--- Your task ---
Please transcribe, exactly, the line that contains "45 degrees counterclockwise" and every line after it to the end of the records, and nothing else.

Scene comparison data
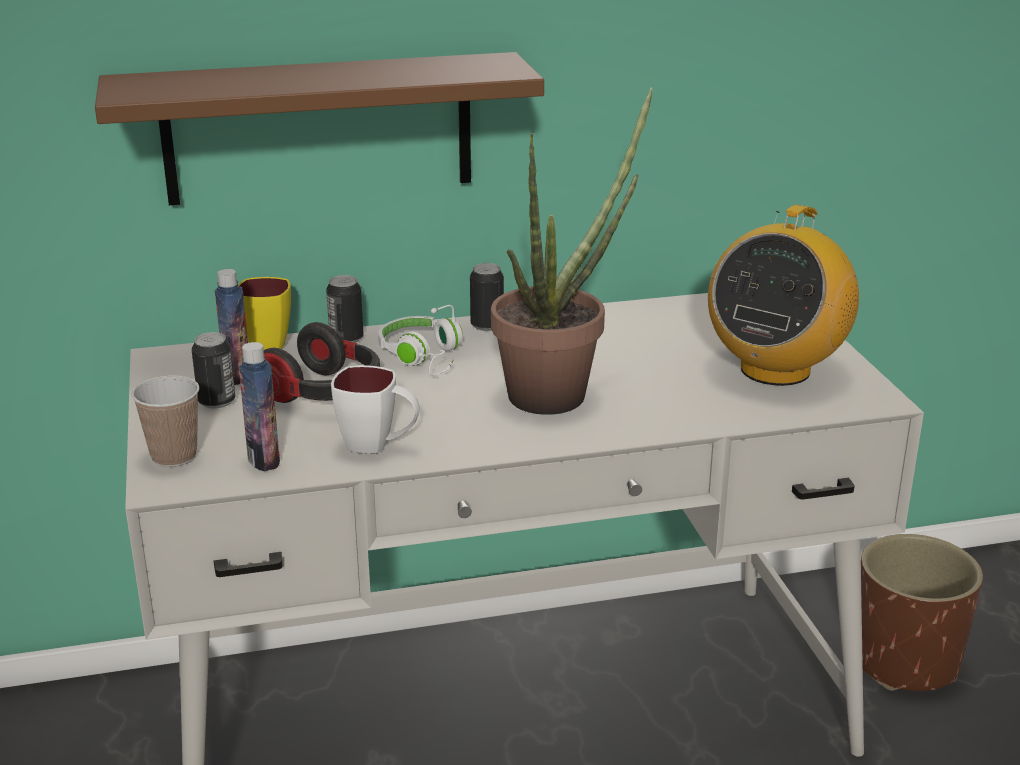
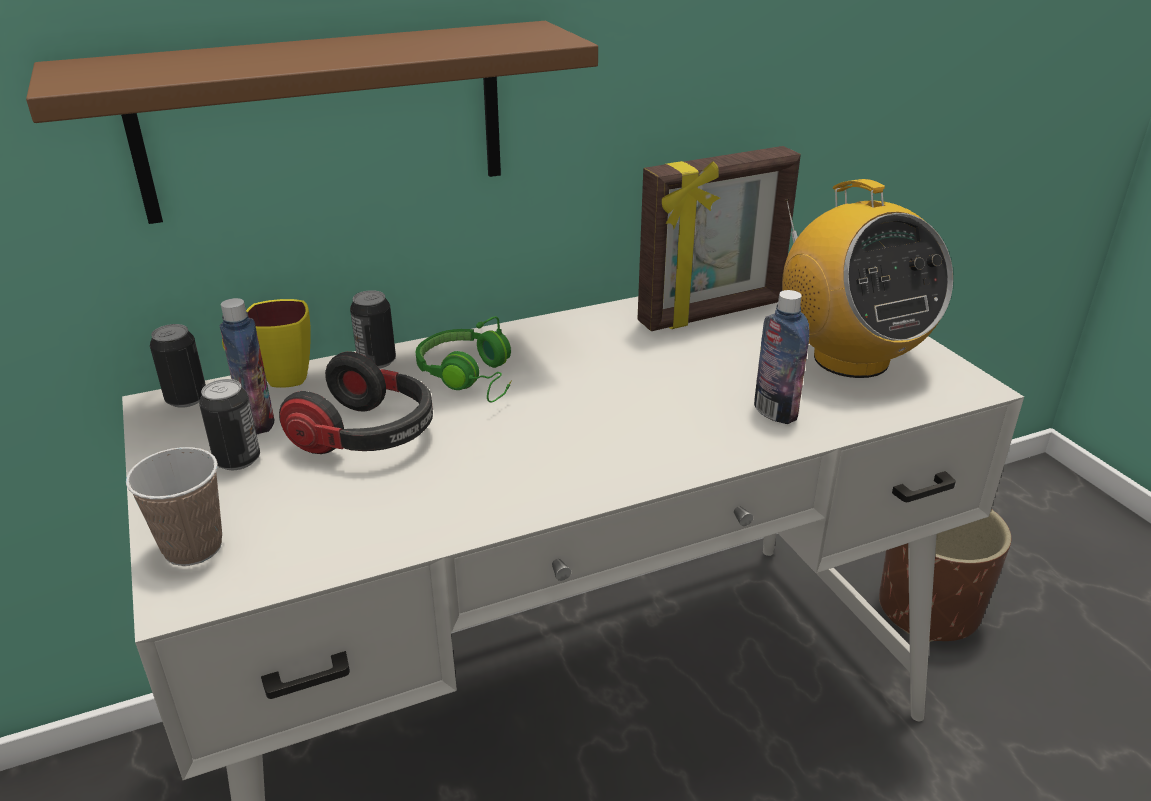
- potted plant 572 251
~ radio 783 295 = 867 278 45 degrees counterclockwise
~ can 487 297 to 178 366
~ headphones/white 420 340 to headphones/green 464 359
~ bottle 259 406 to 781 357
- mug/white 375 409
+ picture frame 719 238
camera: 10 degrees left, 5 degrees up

--- Response area ---
~ radio 783 295 = 867 278 45 degrees counterclockwise
~ can 487 297 to 178 366
~ headphones/white 420 340 to headphones/green 464 359
~ bottle 259 406 to 781 357
- mug/white 375 409
+ picture frame 719 238
camera: 10 degrees left, 5 degrees up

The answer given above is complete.